L’annonce faite par le ministre des Affaires sociales, Issam Lahmar, avant-hier à Tunis, marque un tournant majeur dans la politique éducative tunisienne. Dès janvier prochain, la Tunisie lancera officiellement son programme national d’inclusion scolaire destiné aux élèves en situation de handicap. Cette initiative, élaborée conjointement avec le ministère de l’Éducation, ambitionne de transformer durablement le paysage scolaire national et d’assurer enfin une véritable égalité des chances pour des milliers d’enfants.
Une réponse structurelle à un besoin longtemps ignoré
Pendant des années, les familles tunisiennes ayant un enfant en situation de handicap ont dû affronter un double défi : l’accès à une scolarité adaptée et le coût souvent exorbitant d’un accompagnement spécialisé. Comme l’a rappelé le ministre de l’Éducation, Noureddine Nouri, ces accompagnateurs qualifiés sont rares et leurs services, lorsqu’ils existent, restent hors de portée pour une large partie des ménages, notamment les plus modestes. Le nouveau programme national vise précisément à combler cette lacune structurelle.

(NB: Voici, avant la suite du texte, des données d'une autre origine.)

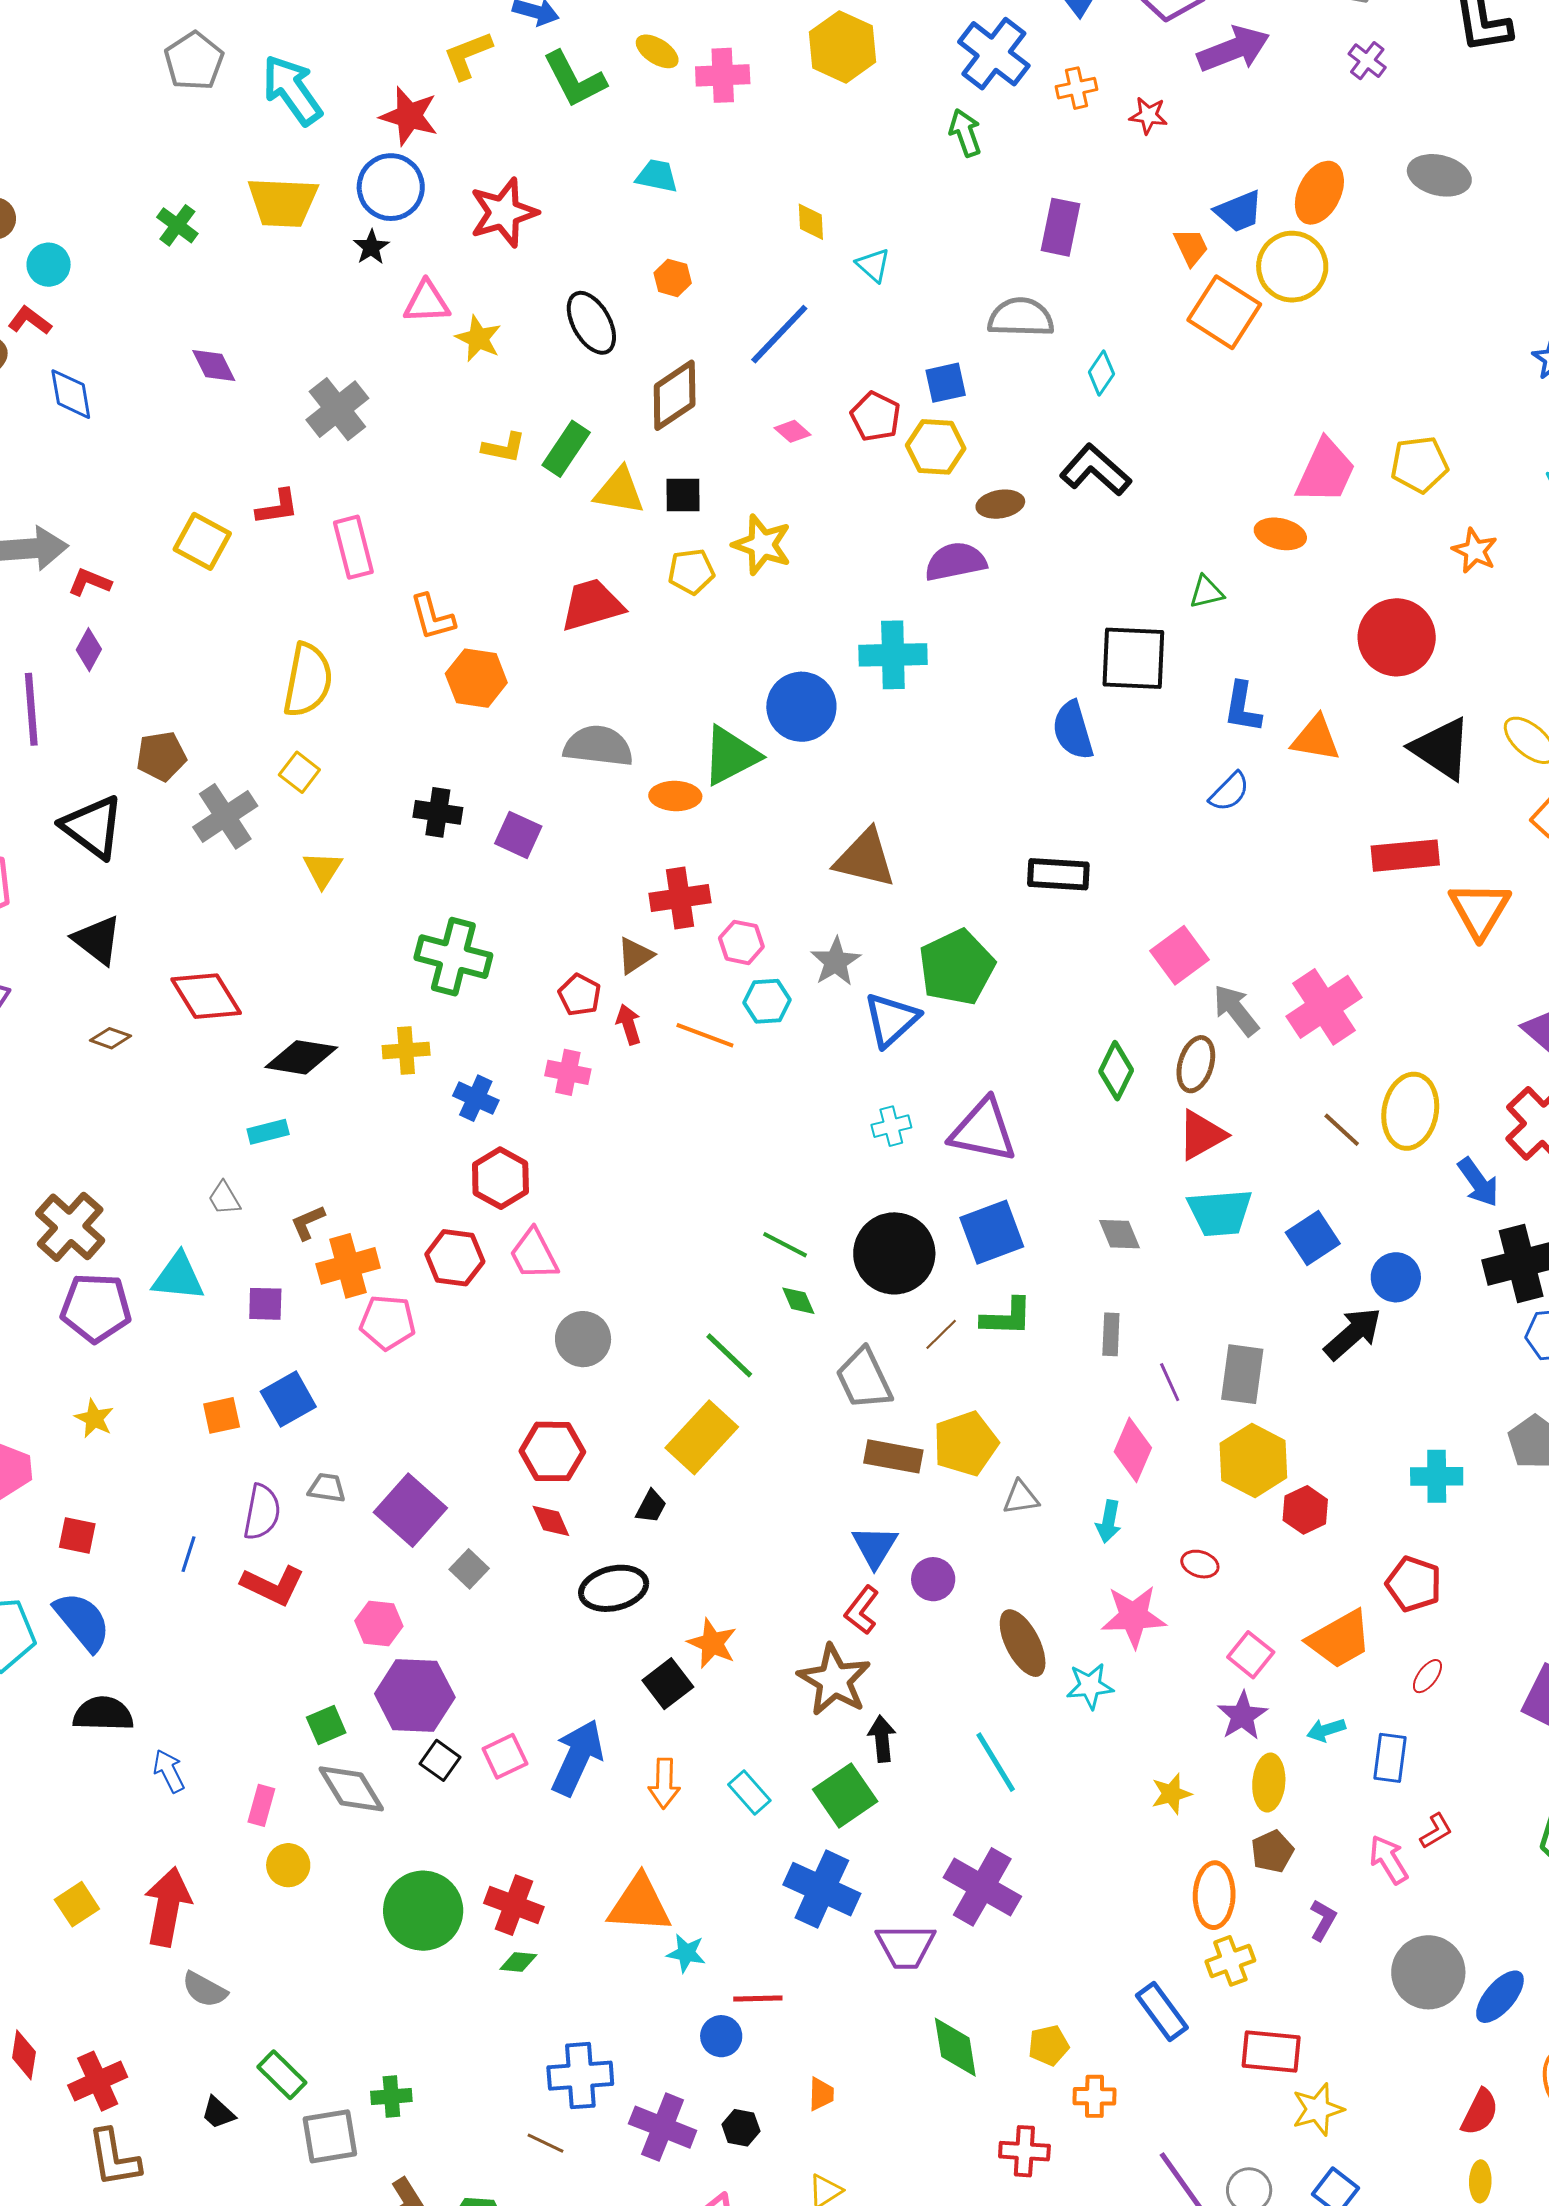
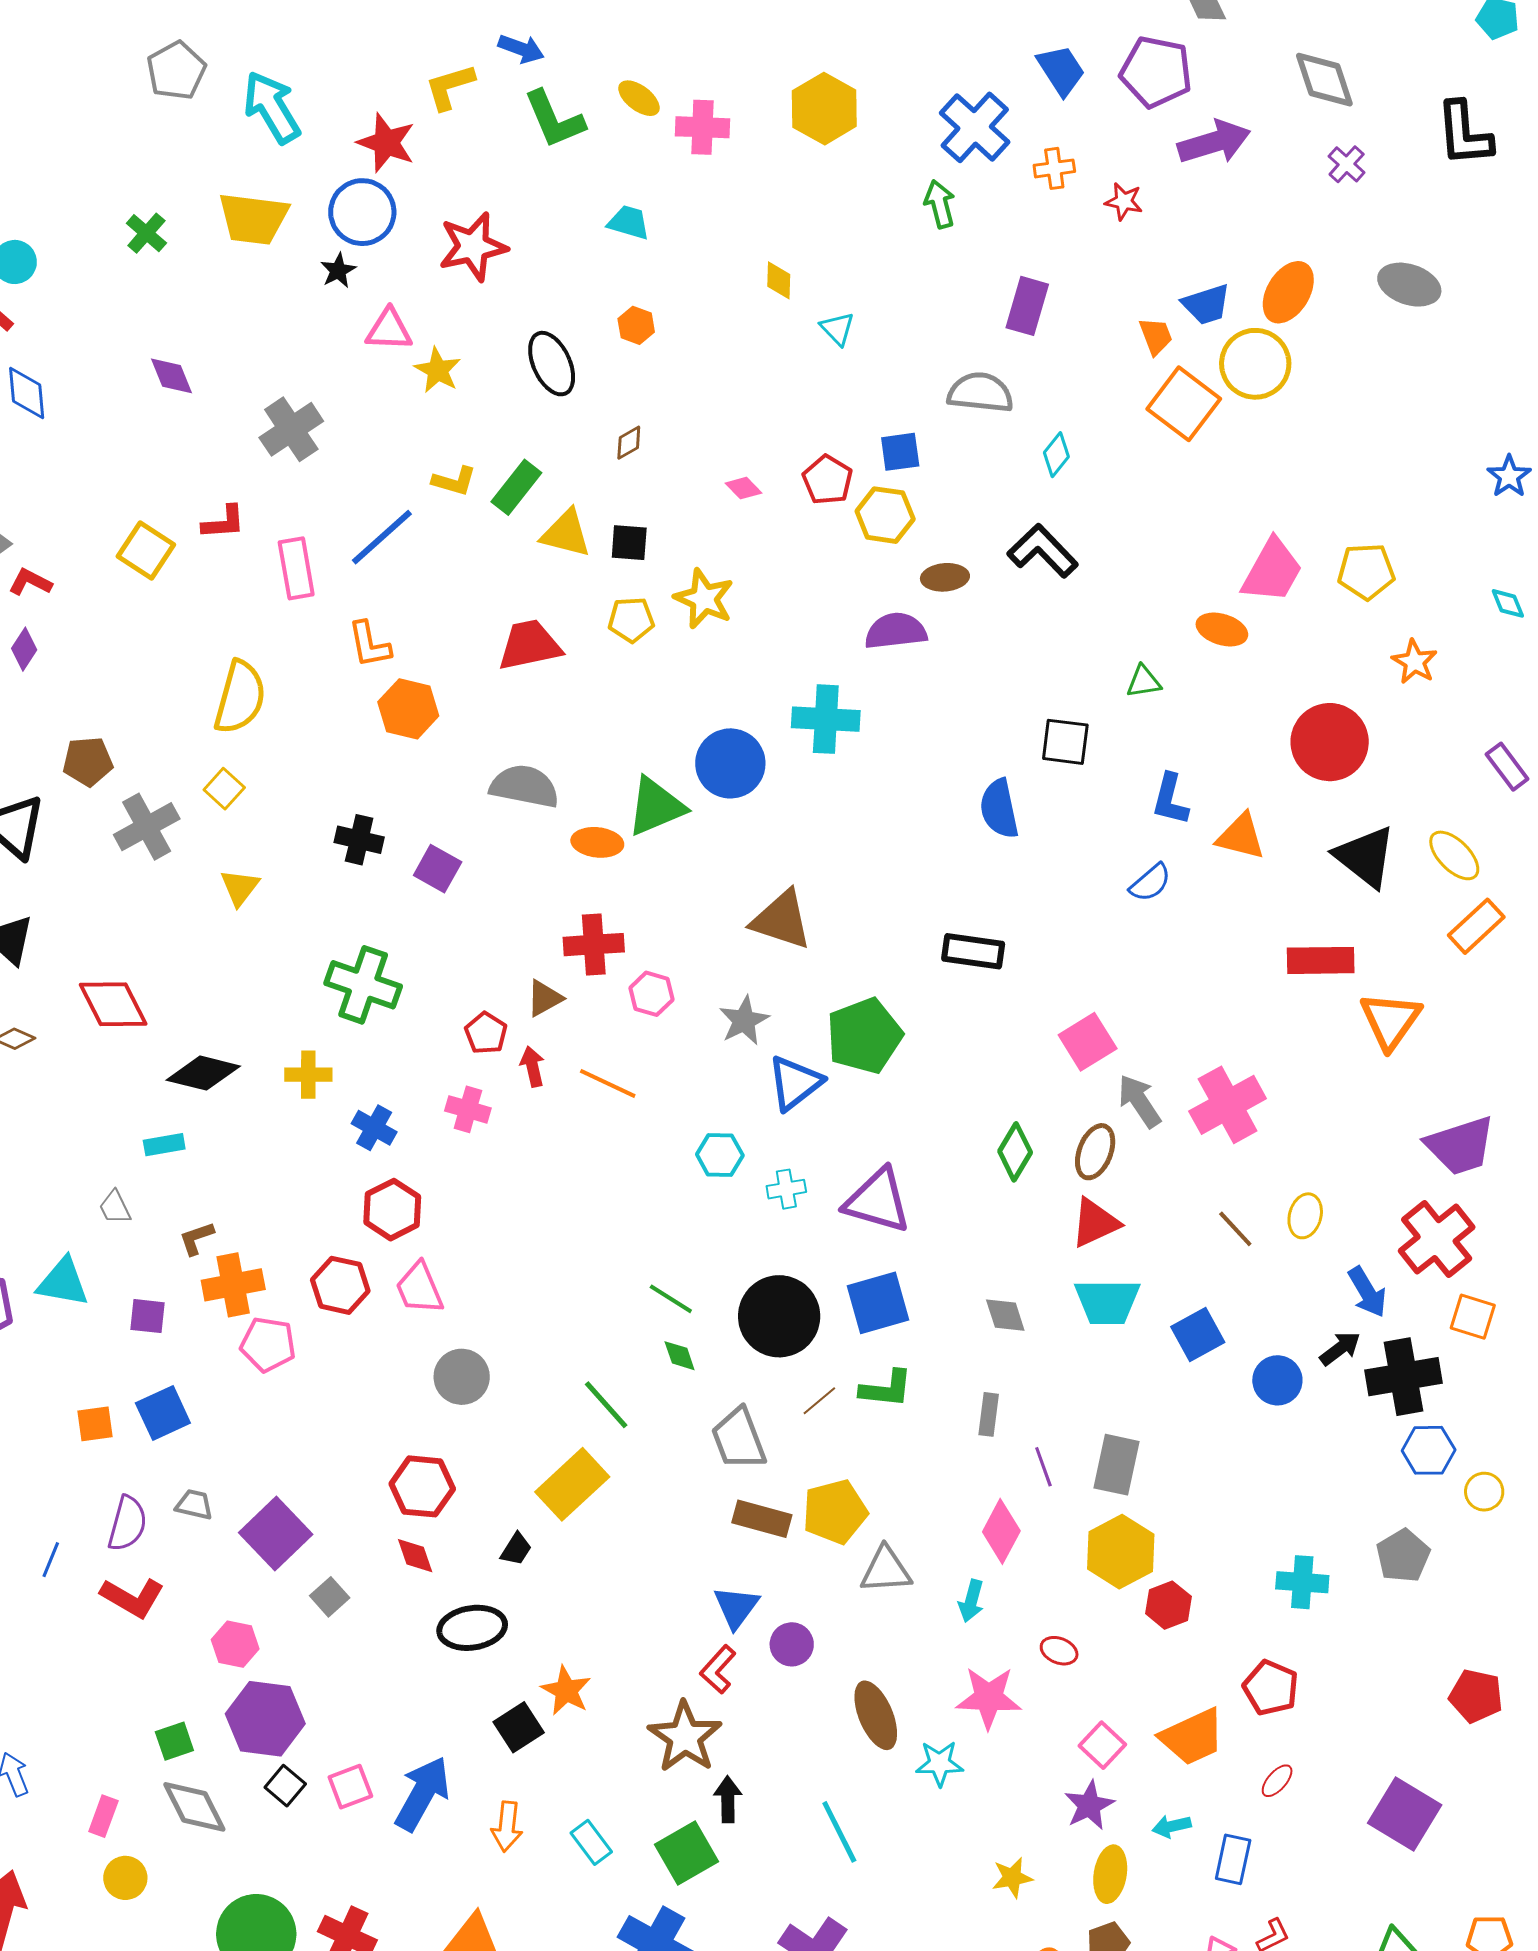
blue line: (779, 334) -> (382, 537), moved
brown diamond: (675, 395) -> (629, 443), size x0.5
black square: (1133, 658) -> (1065, 742), size x0.7
cyan hexagon: (767, 1001) -> (720, 1155), moved
yellow ellipse: (1410, 1111) -> (1305, 1216), size x0.6
black arrow: (1353, 1334) -> (1340, 1348), moved, size x0.7
gray triangle: (1021, 1498) -> (886, 1570), size x1.4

Pour la première fois, l’État met en place un mécanisme nationalisé, organisé, financé et encadré, permettant aux élèves en situation de handicap de bénéficier d’un accompagnement spécialisé public, intégré au système éducatif et conforme aux normes internationales.
Au cœur de cette réforme se trouve la formation d’enseignants spécialisés en éducation sociale. Ces accompagnateurs, recrutés parmi les diplômés du supérieur issus des institutions d’enseignement des adultes, recevront une formation intensive en inclusion scolaire. Celle-ci sera assurée par des experts du ministère de l’Éducation durant les vacances d’hiver, un choix qui illustre l’urgence et la volonté de ne pas retarder la mise en œuvre du programme. À partir de janvier prochain, 260 accompagnateurs entreront en fonction dans les écoles tunisiennes, avec un objectif clair : atteindre environ 1 000 accompagnateurs dans une phase ultérieure. Il s’agit d’une montée en puissance progressive mais déterminée, qui permettra d’assurer une couverture nationale et d’augmenter progressivement le nombre d’élèves bénéficiant de ce soutien essentiel.
Un programme pensé pour réduire les inégalités sociales
Un aspect fondamental du projet réside dans sa dimension sociale. Comme l’a souligné Thameur Toukabri, directeur général des personnes handicapées au ministère des Affaires sociales, les enfants issus de familles à faible revenu seront prioritaires lors de la première phase. Cette approche ciblée permet de répondre immédiatement aux situations les plus urgentes et d’éviter que l’accès à l’inclusion scolaire ne dépende, une fois de plus, du niveau de revenu de la famille. Cette orientation sociale est essentielle : elle garantit que l’éducation reste un droit universel et non un privilège. En offrant un accès équitable aux accompagnateurs spécialisés, la Tunisie réduit un fossé éducatif qui s’est creusé durant des années faute de ressources et de structures adaptées.
Le programme va toutefois bien au-delà de la présence d’accompagnateurs. Comme l’a expliqué Nadia Ayari, directrice générale de l’enseignement primaire, il repose également sur l’adaptation des pratiques pédagogiques, l’amélioration des équipements scolaires et la mise en place d’un environnement réellement inclusif. Concrètement, cela signifie des classes mieux préparées à accueillir la diversité, des enseignants formés aux besoins spécifiques, des outils pédagogiques adaptés et une approche centrée sur les compétences de l’enfant plutôt que sur ses difficultés. Cette vision holistique de l’inclusion scolaire constitue un changement profond dans la manière d’aborder le handicap à l’école.
Un investissement stratégique pour l’avenir de la Tunisie
Au-delà de ses impacts immédiats, le programme national d’inclusion scolaire s’inscrit dans une perspective beaucoup plus large, celle d’une société qui refuse l’exclusion et assume pleinement son devoir d’offrir à chaque enfant les conditions nécessaires pour réussir. Une éducation inclusive est un investissement stratégique. Elle favorise l’autonomie future des enfants en situation de handicap, réduit les risques d’abandon scolaire, améliore leur intégration professionnelle et sociale et contribue à l’émergence d’une société plus cohésive, plus juste et plus compétitive.
L’État tunisien franchit ainsi une étape historique, mais le chemin reste long. Pour assurer la réussite du programme, il faudra garantir la continuité de la formation, veiller à la qualité du recrutement, renforcer les moyens pédagogiques et assurer une coordination efficace entre les établissements scolaires, les familles et les institutions publiques.
Cependant, le message envoyé est clair : la Tunisie choisit l’inclusion, la dignité et l’égalité. À travers ce programme, elle pose les bases d’un système éducatif plus humain et plus ambitieux, capable de donner à chaque enfant une vraie chance de construire son avenir.